(Items from a data source)

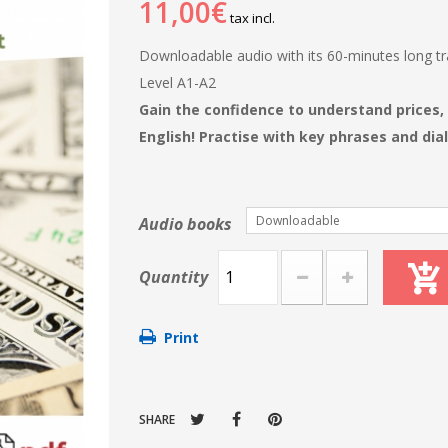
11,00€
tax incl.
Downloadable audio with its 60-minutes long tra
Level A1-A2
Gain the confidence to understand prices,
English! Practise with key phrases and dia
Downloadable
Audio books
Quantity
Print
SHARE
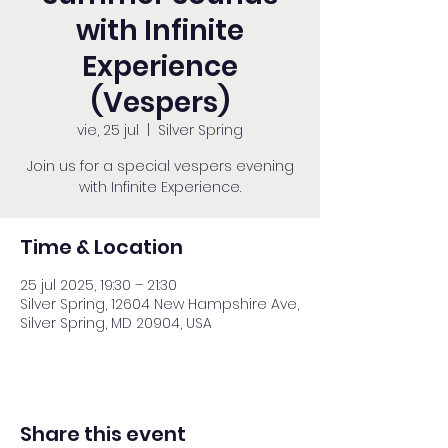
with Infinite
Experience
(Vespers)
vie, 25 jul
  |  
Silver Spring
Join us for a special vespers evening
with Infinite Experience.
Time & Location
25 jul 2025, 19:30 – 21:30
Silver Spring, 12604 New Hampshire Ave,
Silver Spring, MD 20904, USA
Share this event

* * *

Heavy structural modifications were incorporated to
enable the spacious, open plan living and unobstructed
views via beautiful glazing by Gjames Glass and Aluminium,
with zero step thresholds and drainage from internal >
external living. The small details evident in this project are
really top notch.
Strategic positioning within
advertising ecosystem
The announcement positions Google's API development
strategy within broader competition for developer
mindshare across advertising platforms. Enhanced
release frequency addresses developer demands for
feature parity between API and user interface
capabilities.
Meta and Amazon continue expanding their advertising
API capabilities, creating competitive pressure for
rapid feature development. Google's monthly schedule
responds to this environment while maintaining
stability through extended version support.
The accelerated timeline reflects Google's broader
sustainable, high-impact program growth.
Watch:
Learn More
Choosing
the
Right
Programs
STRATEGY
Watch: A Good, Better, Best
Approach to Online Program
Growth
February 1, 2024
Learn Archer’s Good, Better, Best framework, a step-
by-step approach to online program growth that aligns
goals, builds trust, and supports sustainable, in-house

**WHAT IS REQUIRED:**
Please copy every line of the data that carries the string "Good".

**SOLUTION TO THIS PROBLEM:**
Watch: A Good, Better, Best
Learn Archer’s Good, Better, Best framework, a step-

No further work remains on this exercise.